**EXERCISE PROMPT:** Word for word, write out all of the data below.

== LISTED ENTRIES

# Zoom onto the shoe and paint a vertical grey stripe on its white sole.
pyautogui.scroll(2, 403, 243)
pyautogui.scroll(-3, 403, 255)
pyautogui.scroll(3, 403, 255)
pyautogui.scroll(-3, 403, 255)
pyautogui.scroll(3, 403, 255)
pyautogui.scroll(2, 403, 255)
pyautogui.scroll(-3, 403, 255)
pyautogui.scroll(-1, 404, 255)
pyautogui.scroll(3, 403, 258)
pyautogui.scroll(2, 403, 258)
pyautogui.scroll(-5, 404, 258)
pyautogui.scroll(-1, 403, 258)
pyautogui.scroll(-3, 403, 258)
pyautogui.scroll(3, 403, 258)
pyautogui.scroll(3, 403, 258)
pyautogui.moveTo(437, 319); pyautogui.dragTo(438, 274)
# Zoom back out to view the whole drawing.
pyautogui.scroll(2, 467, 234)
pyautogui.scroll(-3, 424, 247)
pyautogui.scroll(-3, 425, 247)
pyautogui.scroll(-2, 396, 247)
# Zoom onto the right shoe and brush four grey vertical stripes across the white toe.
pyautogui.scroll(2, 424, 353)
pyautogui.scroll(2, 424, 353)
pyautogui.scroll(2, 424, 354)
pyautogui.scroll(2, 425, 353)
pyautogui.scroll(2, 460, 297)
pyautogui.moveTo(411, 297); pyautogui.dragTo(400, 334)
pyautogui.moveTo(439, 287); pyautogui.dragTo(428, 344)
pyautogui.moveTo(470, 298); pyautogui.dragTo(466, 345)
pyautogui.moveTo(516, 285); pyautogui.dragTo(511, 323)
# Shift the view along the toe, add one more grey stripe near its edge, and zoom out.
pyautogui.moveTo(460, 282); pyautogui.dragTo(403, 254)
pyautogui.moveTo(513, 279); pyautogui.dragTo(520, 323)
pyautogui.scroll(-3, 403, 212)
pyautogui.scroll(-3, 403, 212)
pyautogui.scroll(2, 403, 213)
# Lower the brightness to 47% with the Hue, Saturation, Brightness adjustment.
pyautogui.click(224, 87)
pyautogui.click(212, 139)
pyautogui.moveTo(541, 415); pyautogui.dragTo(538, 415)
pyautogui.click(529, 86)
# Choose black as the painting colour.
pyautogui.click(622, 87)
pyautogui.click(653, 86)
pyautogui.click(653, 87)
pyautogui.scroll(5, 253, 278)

====

**OUTPUT BELOW:**
# Zoom onto the shoe and paint a vertical grey stripe on its white sole.
pyautogui.scroll(2, 403, 243)
pyautogui.scroll(-3, 403, 255)
pyautogui.scroll(3, 403, 255)
pyautogui.scroll(-3, 403, 255)
pyautogui.scroll(3, 403, 255)
pyautogui.scroll(2, 403, 255)
pyautogui.scroll(-3, 403, 255)
pyautogui.scroll(-1, 404, 255)
pyautogui.scroll(3, 403, 258)
pyautogui.scroll(2, 403, 258)
pyautogui.scroll(-5, 404, 258)
pyautogui.scroll(-1, 403, 258)
pyautogui.scroll(-3, 403, 258)
pyautogui.scroll(3, 403, 258)
pyautogui.scroll(3, 403, 258)
pyautogui.moveTo(437, 319); pyautogui.dragTo(438, 274)
# Zoom back out to view the whole drawing.
pyautogui.scroll(2, 467, 234)
pyautogui.scroll(-3, 424, 247)
pyautogui.scroll(-3, 425, 247)
pyautogui.scroll(-2, 396, 247)
# Zoom onto the right shoe and brush four grey vertical stripes across the white toe.
pyautogui.scroll(2, 424, 353)
pyautogui.scroll(2, 424, 353)
pyautogui.scroll(2, 424, 354)
pyautogui.scroll(2, 425, 353)
pyautogui.scroll(2, 460, 297)
pyautogui.moveTo(411, 297); pyautogui.dragTo(400, 334)
pyautogui.moveTo(439, 287); pyautogui.dragTo(428, 344)
pyautogui.moveTo(470, 298); pyautogui.dragTo(466, 345)
pyautogui.moveTo(516, 285); pyautogui.dragTo(511, 323)
# Shift the view along the toe, add one more grey stripe near its edge, and zoom out.
pyautogui.moveTo(460, 282); pyautogui.dragTo(403, 254)
pyautogui.moveTo(513, 279); pyautogui.dragTo(520, 323)
pyautogui.scroll(-3, 403, 212)
pyautogui.scroll(-3, 403, 212)
pyautogui.scroll(2, 403, 213)
# Lower the brightness to 47% with the Hue, Saturation, Brightness adjustment.
pyautogui.click(224, 87)
pyautogui.click(212, 139)
pyautogui.moveTo(541, 415); pyautogui.dragTo(538, 415)
pyautogui.click(529, 86)
# Choose black as the painting colour.
pyautogui.click(622, 87)
pyautogui.click(653, 86)
pyautogui.click(653, 87)
pyautogui.scroll(5, 253, 278)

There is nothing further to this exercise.